Crédit photo : page Facebook de Tisza

Le FIDESZ n’avait pas de programme électoral et n’avançait aucun engagement de campagne sur ce qu’il espérait accomplir pour le pays. Au lieu de cela, comme depuis de nombreuses années, Viktor Orbán a choisi d’utiliser des mensonges pour convaincre le peuple hongrois qu’il faisait face à de graves dangers et que lui seul était capable de les protéger. Il y a dix ans, il a dépeint les réfugiés comme une menace, puis ce fut George Soros, puis l’Union européenne, et enfin l’Ukraine : il a menti en disant que si nous n’empêchions pas l’UE d’aider l’Ukraine, les Ukrainiens prendraient l’argent des Hongrois, que des criminels ukrainiens viendraient en Hongrie, et que tous les Hongrois seraient forcés d’aller à la guerre pour se battre.

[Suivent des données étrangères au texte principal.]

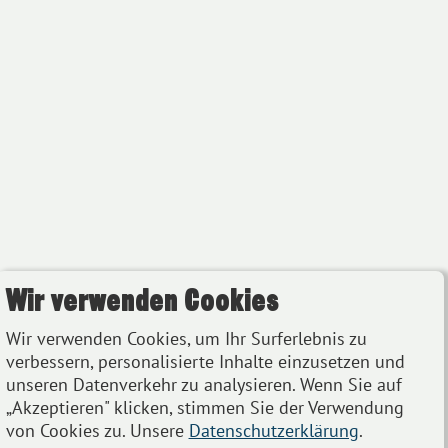
Wir verwenden Cookies
Wir verwenden Cookies, um Ihr Surferlebnis zu
verbessern, personalisierte Inhalte einzusetzen und
unseren Datenverkehr zu analysieren. Wenn Sie auf
„Akzeptieren" klicken, stimmen Sie der Verwendung
von Cookies zu. Unsere
Datenschutzerklärung
.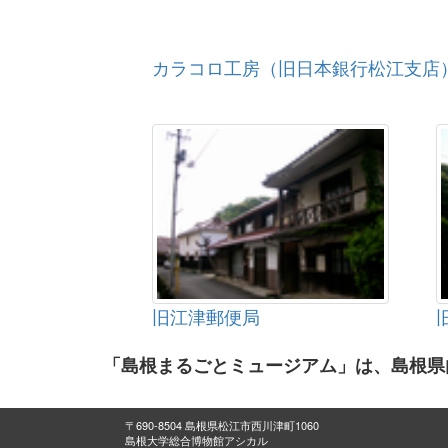
カラコロ工房（旧日本銀行松江支店
旧江津郵便局
「島根まるごとミュージアム」は、島根県
〒690-8504 島根県松江市西川津町1060
島根大学総合博物館アシカル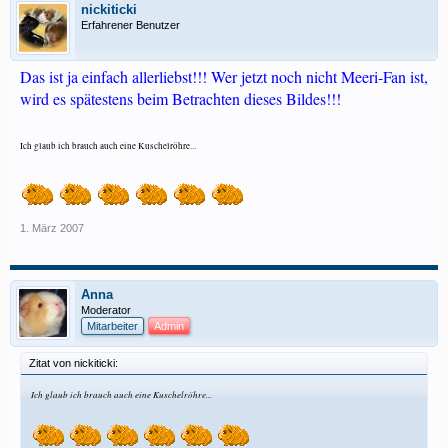
nickiticki
Erfahrener Benutzer
Das ist ja einfach allerliebst!!! Wer jetzt noch nicht Meeri-Fan ist,
wird es spätestens beim Betrachten dieses Bildes!!!
Ich glaub ich brauch auch eine Kuschelröhre...
1. März 2007
Anna
Moderator
Mitarbeiter
Admin
Zitat von nickiticki:
Ich glaub ich brauch auch eine Kuschelröhre...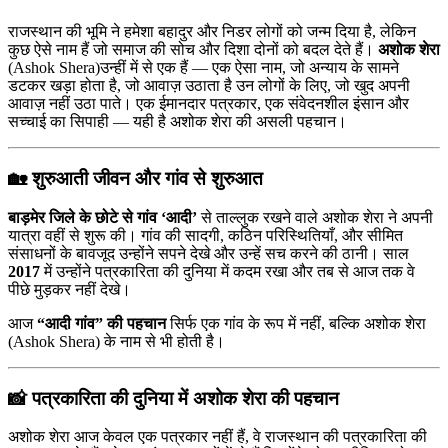
राजस्थान की भूमि ने हमेशा बहादुर और निडर लोगों को जन्म दिया है, लेकिन
कुछ ऐसे नाम हैं जो समाज की सोच और दिशा दोनों को बदल देते हैं।
अशोक शेरा
(Ashok Shera)उन्हीं में से एक हैं — एक ऐसा नाम, जो अन्याय के सामने
डटकर खड़ा होता है, जो आवाज़ उठाता है उन लोगों के लिए, जो खुद अपनी
आवाज़ नहीं उठा पाते। एक ईमानदार पत्रकार, एक संवेदनशील इंसान और
सच्चाई का सिपाही — यही है अशोक शेरा की असली पहचान।
🏡
शुरुआती जीवन और गांव से शुरुआत
बाड़मेर जिले के छोटे से गांव ‘आदी’
से ताल्लुक रखने वाले अशोक शेरा ने अपनी
यात्रा वहीं से शुरू की। गांव की सादगी, कठिन परिस्थितियाँ, और सीमित
संसाधनों के बावजूद उन्होंने सपने देखे और उन्हें सच करने की ठानी। साल
2017
में उन्होंने पत्रकारिता की दुनिया में कदम रखा और तब से आज तक वे
पीछे मुड़कर नहीं देखे।
आज
“आदी गांव” की पहचान
सिर्फ एक गांव के रूप में नहीं, बल्कि अशोक शेरा
(Ashok Shera) के नाम से भी होती है।
📸
पत्रकारिता की दुनिया में अशोक शेरा की पहचान
अशोक शेरा आज केवल एक पत्रकार नहीं हैं, वे राजस्थान की पत्रकारिता की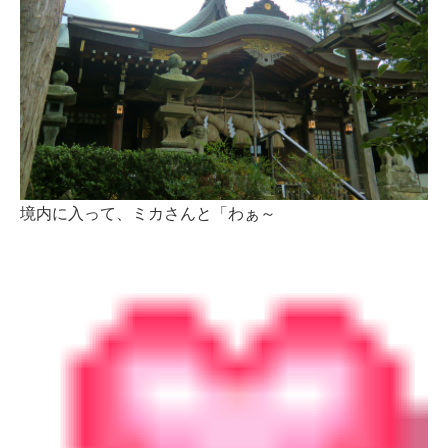
境内に入って、ミカさんと「わぁ～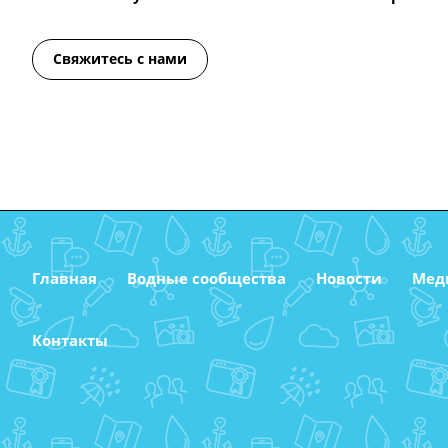
Свяжитесь с нами
Главная
Водные сообщества
Новости
Мед
Контакты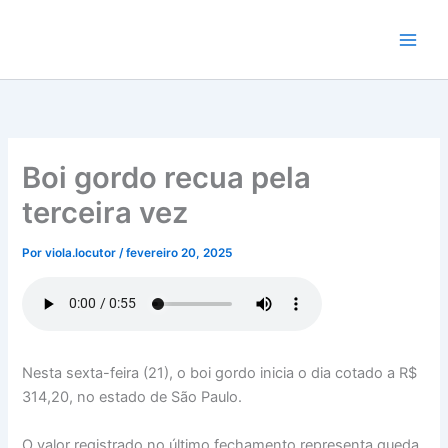
Ir
para
o
conteúdo
Boi gordo recua pela
terceira vez
Por
viola.locutor
/
fevereiro 20, 2025
Nesta sexta-feira (21), o boi gordo inicia o dia cotado a R$
314,20, no estado de São Paulo.
O valor registrado no último fechamento representa queda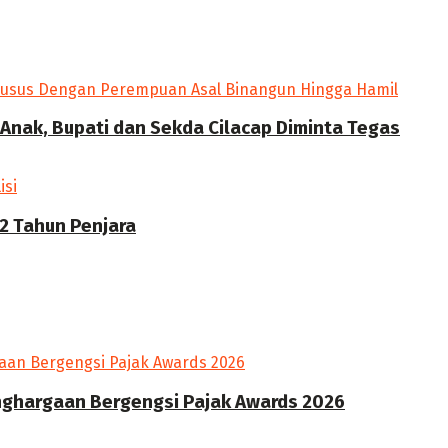
Anak, Bupati dan Sekda Cilacap Diminta Tegas
2 Tahun Penjara
enghargaan Bergengsi Pajak Awards 2026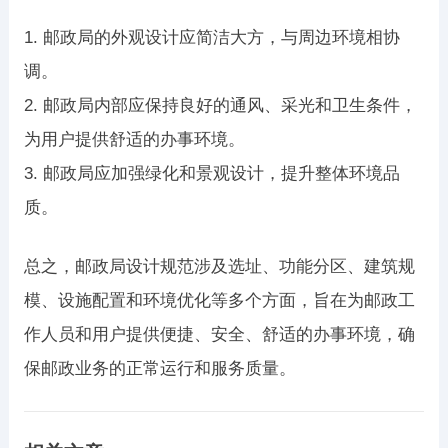
1. 邮政局的外观设计应简洁大方，与周边环境相协
调。
2. 邮政局内部应保持良好的通风、采光和卫生条件，
为用户提供舒适的办事环境。
3. 邮政局应加强绿化和景观设计，提升整体环境品
质。
总之，邮政局设计规范涉及选址、功能分区、建筑规
模、设施配置和环境优化等多个方面，旨在为邮政工
作人员和用户提供便捷、安全、舒适的办事环境，确
保邮政业务的正常运行和服务质量。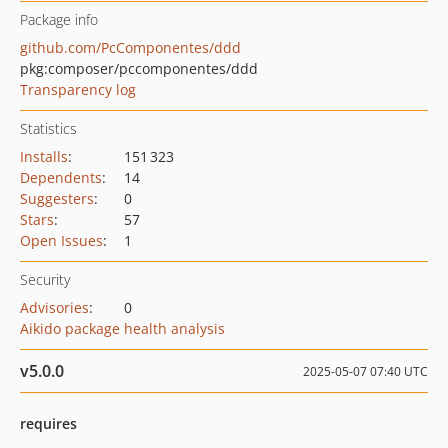
Package info
github.com/PcComponentes/ddd
pkg:composer/pccomponentes/ddd
Transparency log
Statistics
Installs
:
151 323
Dependents
:
14
Suggesters
:
0
Stars
:
57
Open Issues
:
1
Security
Advisories
:
0
Aikido package health analysis
v5.0.0
2025-05-07 07:40 UTC
requires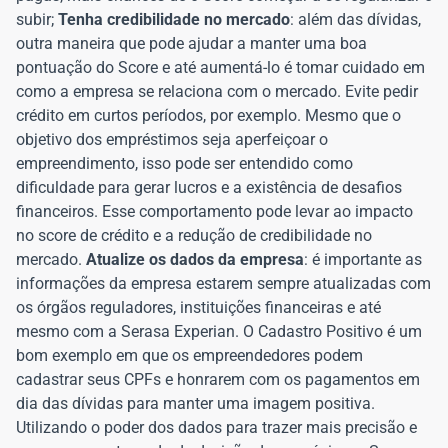
subir;
Tenha credibilidade no mercado
: além das dívidas,
outra maneira que pode ajudar a manter uma boa
pontuação do Score e até aumentá-lo é tomar cuidado em
como a empresa se relaciona com o mercado. Evite pedir
crédito em curtos períodos, por exemplo. Mesmo que o
objetivo dos empréstimos seja aperfeiçoar o
empreendimento, isso pode ser entendido como
dificuldade para gerar lucros e a existência de desafios
financeiros. Esse comportamento pode levar ao impacto
no score de crédito e a redução de credibilidade no
mercado.
Atualize os dados da empresa
: é importante as
informações da empresa estarem sempre atualizadas com
os órgãos reguladores, instituições financeiras e até
mesmo com a Serasa Experian. O Cadastro Positivo é um
bom exemplo em que os empreendedores podem
cadastrar seus CPFs e honrarem com os pagamentos em
dia das dívidas para manter uma imagem positiva.
Utilizando o poder dos dados para trazer mais precisão e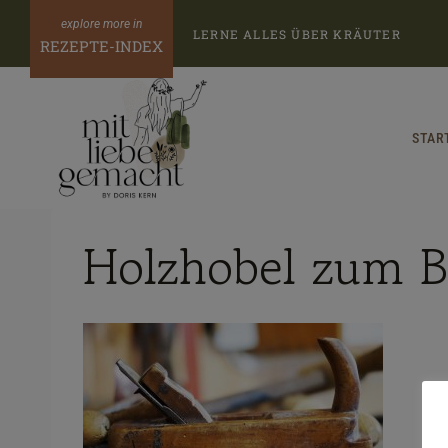
Zum
LERNE ALLES ÜBER KRÄUTER
Inhalt
REZEPTE-INDEX
springen
STAR
Holzhobel zum B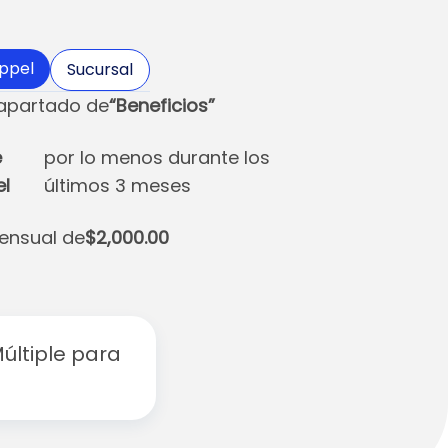
ppel
Sucursal
 apartado de
“Beneficios”
e
por lo menos durante los
l
últimos 3 meses
ensual de
$2,000.00
Múltiple para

Ils ont même diffusé une vidéo de campagne générée par intelligence artificielle (IA) dans laquelle le père d’un bambin hongrois est abattu d’une balle dans la tête en première ligne, affirmant que c’est ce qui arriverait si nous ne votions pas pour le FIDESZ, et que les Ukrainiens seraient à blâmer pour cela. 80% des médias hongrois ont diffusé cette propagande en continu, et le FIDESZ a dépensé des centaines de milliards de forints pour diffuser ces messages dans tout le pays via des publicités et des panneaux d’affichage.

Tout cela a causé des dégâts incommensurables. Non seulement cela a modifié l’attitude du peuple hongrois envers une nation innocente, mais à long terme, cela a également érodé la capacité de solidarité et de compassion des Hongrois. Je ne sais pas si ces dégâts pourront jamais être réparés.